Mundo
COVID-19
Reunião do G7 com partilha de vacinas na ordem de trabalhos
Naquela que vai ser a primeira participação no G7 do recém-empossado Presidente norte-americano Joe Biden, o combate à pandemia e as vacinas estarão no centro do debate. Boris Johnson deverá defender a partilha de vacinas entre países pobre e ricos no seu discurso. Macron já o fez em entrevista e o secretário-geral da ONU já muito que tem endereçado um apelo a uma partilha equitativa de vacinas.
A reunião junta Estados Unidos, França, Reino Unido, Alemanha, Itália, Japão e Canadá, com presença de chefes da União Europeia. Será o Reino Unido a assegurar a presidência rotativa do grupo, desta vez, virtual.
Paralelamente, Boris Johnson vai ainda pedir apoio a uma iniciativa que visa criar um objetivo de 100 dias para o desenvolvimento de vacinas para futuras doenças emergentes.
O Reino Unido encomendou mais de 400 milhões de doses de várias vacinas, portanto muitas ficarão por administrar.
No entanto, a decisão de como e quando serão distribuídas estas vacinas deverão surgir no fim do ano, de acordo com a informação conhecida.
Ministros advertem para as datas da cadeia de fornecimento e para a eventual necessidade de doses de reforço no outono.
Macron. 4 a 5% da vacinas para países pobres
Esta quinta-feira, o Presidente francês advogou, em entrevista ao Finacial Times, o envio por parte dos países ricos de 4 a 5% dos seus fornecimentos atuais para as nações mais pobres. Pede que o envio para África aconteça “muito rápido para que as populações as vejam a chegar rapidamente ao terreno”.
Macron revelou que Merkel apoia uma iniciativa europeia de partilha de vacinas, acrescentando que espera que os Estados Unidos se possam juntar igualmente. Na ausência desse esquema, diz o presidente francês, a China e a Rússia preenchem a lacuna “num caminho de guerra de influência através das vacinas”.

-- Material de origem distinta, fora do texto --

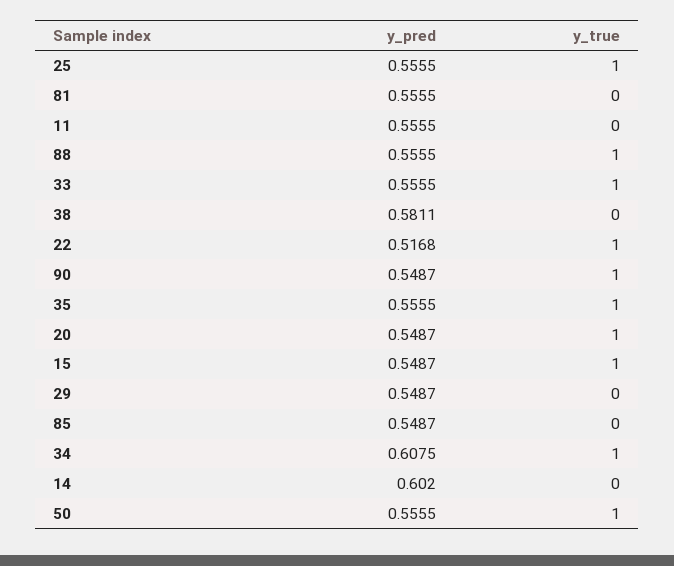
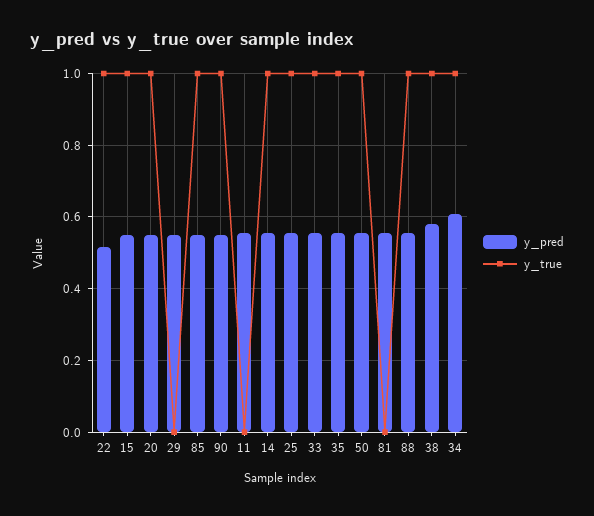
y_true, 38: 0 -> 1
y_true, 85: 0 -> 1
y_pred, 14: 0.602 -> 0.56
y_true, 14: 0 -> 1

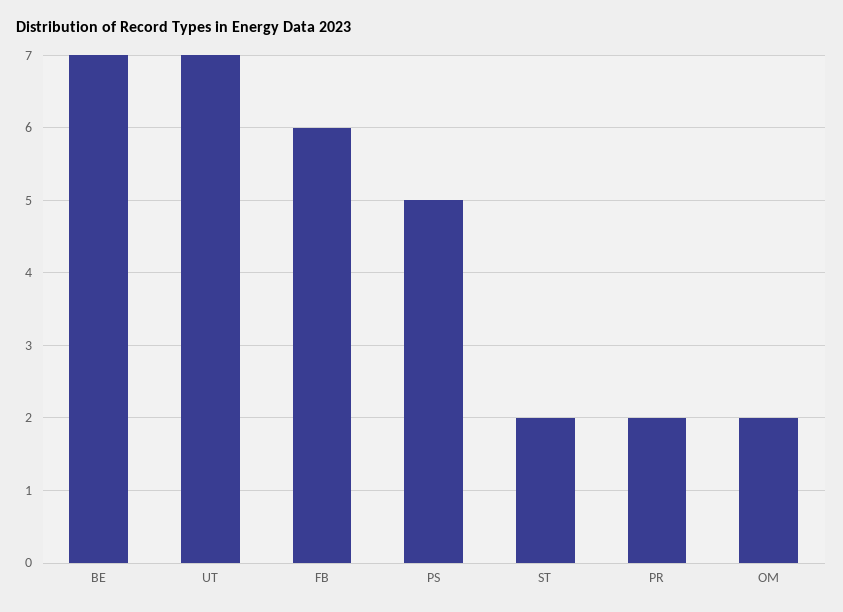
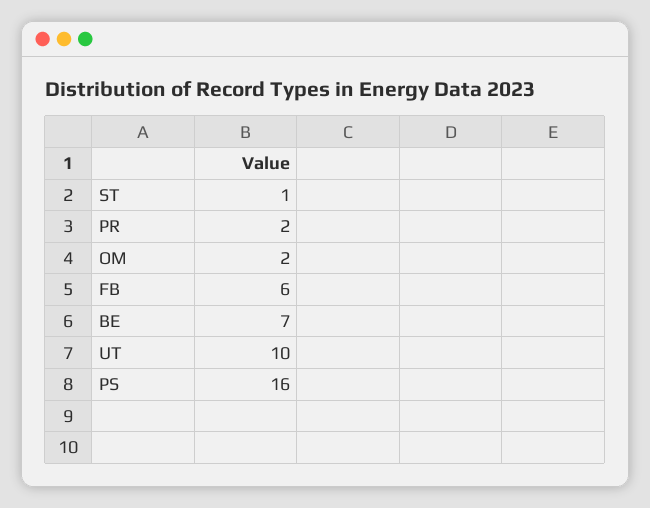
UT: 7 -> 10
PS: 5 -> 16
ST: 2 -> 1

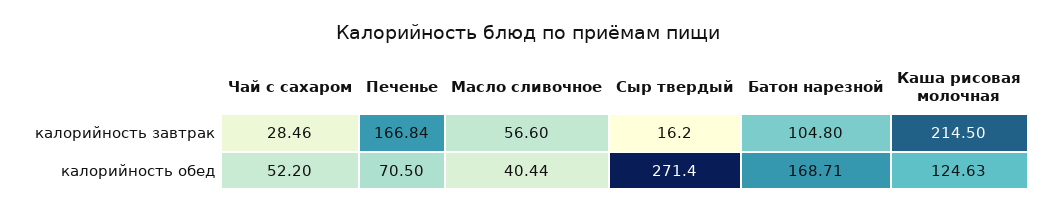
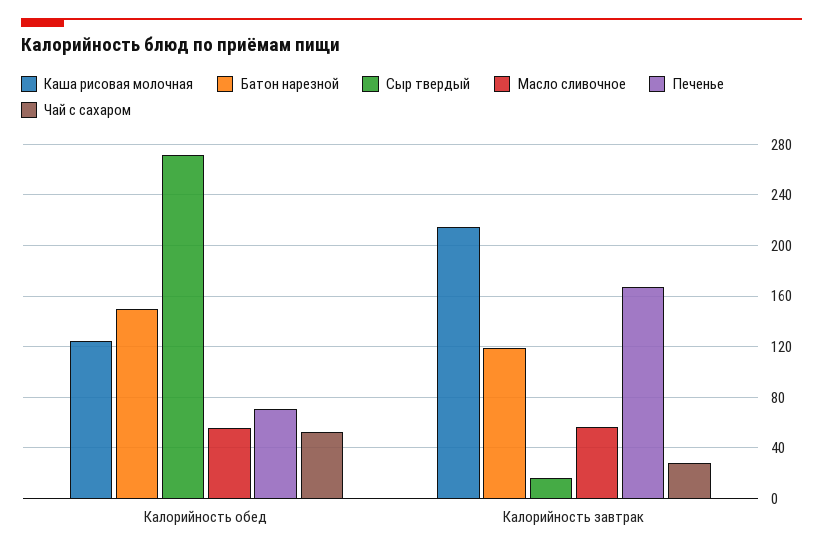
Батон нарезной, калорийность завтрак: 104.8 -> 120
Масло сливочное, калорийность обед: 40.44 -> 55
Батон нарезной, калорийность обед: 168.71 -> 150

Emmanuel Macron não tem dúvidas de que a incapacidade de distribuir vacinas irá agravar as desigualdades mundiais.
O ministro James Cleverly revelou à BBC Radio 4 que o Reino Unido está a analisar uma partilha de uma “quantidade mais significativa” do que a defendida por Macron. E garantiu que a promessa de envio de vacinas para outros países não será usada como “vantagem diplomática de curto prazo”.
No entanto, admite que nesta altura ainda será difícil determinar quando poderá ser feita a partilha de vacinas.
Doação de Biden à Covax
O Governo britânico já doou 548 milhões de libras para a Covax, o organismo das Nações Unidas destinado a garantir uma distribuição equitativa de vacinas a nível mundial. No Reino Unido, já 17 milhões de pessoas receberam pelo menos uma dose de vacina, com 573,724 desses já com a vacinação completa.
A chanceler alemã quer, por seu lado, ver o “G7 a tomar mais responsabilidade” tendo em vista a resposta à pandemia, de acordo com o seu porta-voz.
Biden alterou a posição em relação a muitas das posturas da anterior Administração Trump. No entanto, quanto à China, não há rutura com o passado e mantém a posição de firmeza, também no que toca ao início da pandemia.
Dez países = 75% vacinação mundial
Na quarta-feira, o secretário-geral das Nações Unidas António Guterres denunciou “uma desequilibrada e injusta” distribuição de vacinas contra a Covid-19. Revelou que apenas dez países administraram 75% do total da vacinação no mundo, enquanto 130 países não receberam uma única dose de vacina.
Alguns dos países mais ricos encomendaram doses suficientes para vacinar as suas populações mais do que uma vez.